We all think our decisions are made in a professional and rational manner.

Too bad, nothing is less is true! Decisions are strongly influenced by the way we present our proposals.

Influenced Decisions
In a splendid TED Video Presentation called ‘Are we in control of our own decisions‘ (half an our fun and learning!) , Dan Ariely, an Israeli professor of behavioral economics and head of the eRationality research group at the MIT Media Lab, shows the astonishing effect of how decisions can be fundamentally changed by adding dummies in proposals:

First experiment
Ariely tested the next ad on the website of the on a group of 100 MIT students:

As expected, most students wanted the combo deal (84%). Students can read, so nobody wanted the middle option.

But now, if you have an option nobody wants, you can take it off. Right? So Ariely tested another version of this ad on another group of students, eliminating the middle option. This is what happened:

Now the most popular option (84%) suddenly became the least popular (32%). And the least popular (16%) became the most popular (68%) option.

What happened was that the ‘useless’ option in the middle, was useless in the sense that nobody wanted it. But it wasn’t useless in the sense that it helped people figure out what they wanted. In fact, relative to the option in the middle, which was get only the print for $125, the print and web for $125 looked like a fantastic deal. And as a consequence, people chose it.

The general idea here is that we actually don’t know our preferences that well. And because we don’t know our preferences that well we’re susceptible to all of these influences from the external forces.

Second experiment
People believe that when they see somebody, they immediately know whether they like that person or not. Ariely decided to put this statement to the test.

He showed his students a picture of Tom and a picture of Jerry (real people in practice). Then he asked “Who do you want to date?

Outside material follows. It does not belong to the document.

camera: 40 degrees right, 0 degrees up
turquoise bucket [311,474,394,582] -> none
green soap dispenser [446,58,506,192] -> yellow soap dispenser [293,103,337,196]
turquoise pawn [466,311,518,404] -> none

Tom or Jerry?” But for half the people he added a slightly less attractive (photoshopped) version of Jerry. For the other half of the students he added a slightly less attractive (ugly) version of Tom.

Now the question was, will ugly Jerry and ugly Tom help their respective, more attractive brothers?

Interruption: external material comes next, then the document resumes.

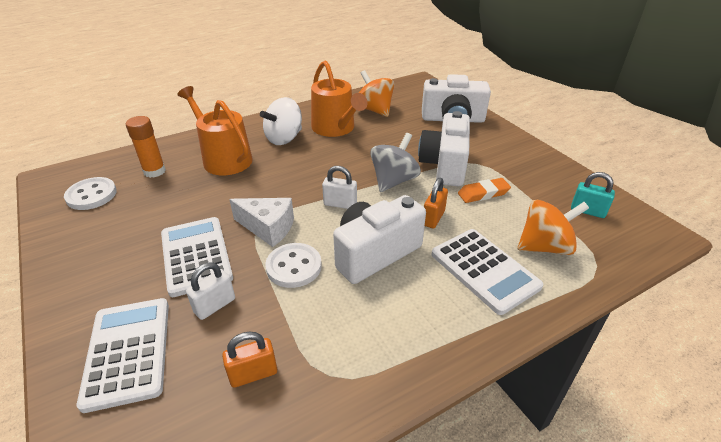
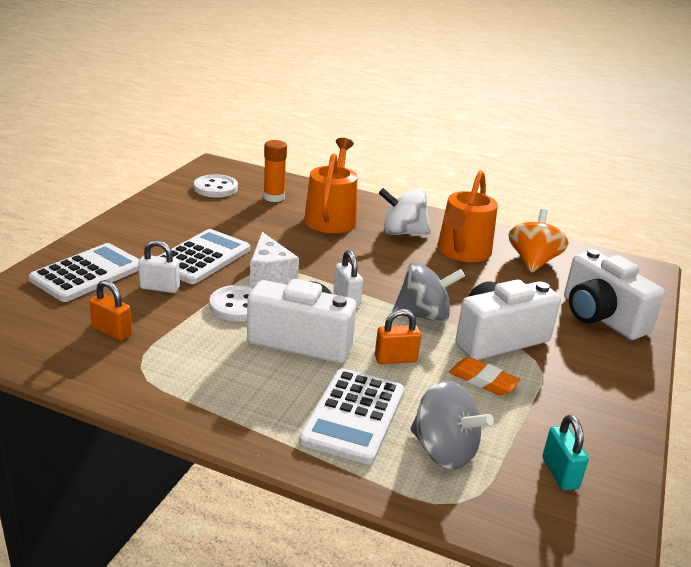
camera: 50 degrees right, 10 degrees down
orange spinning top [518,199,589,255] -> grey spinning top [410,380,494,469]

The answer was absolutely YES. When ugly Jerry was around, Jerry was popular. When ugly Tom was around, Tom was popular.

Conclusions: The Dummy Effect
What can we conclude from these two experiments?

  • When you let people chose between two options, their decision might be positively influenced by adding a third ‘slightly less attractive version’ (the dummy) of the option you value as most favorable. So decisions are susceptible to options manipulation.
  • Be aware of the Dummy-Effect when someone adds a dummy option in a choice you’ll have to make. If your decision without the dummy is not the same as with the dummy option, try to investigate why. Don’t take a decision until you’ve found out why.
  • Both decisions, with or without dummies, are ‘rational’.
    Therefore your ‘rational decision’ depends more than you’re inclined you think on the character, the completeness and the description of the options. Your personal preference becomes more or less irrelevant if the options are incomplete. So think twice about possible ‘missing options’ before you take a final decision.

From now on…
Now that you’ve become aware of this dummy-effect, life will never be the same again. You’ve become conscious of the way the options in a proposal can influence a decision. This gives you the opportunity to take more enriched decisions. It also places you in a more responsible position when you develop proposals for others. Straight proposals will be ‘cleaner’ than before (‘undummied’) and also include an explanation about the way a proposal is structured and presented.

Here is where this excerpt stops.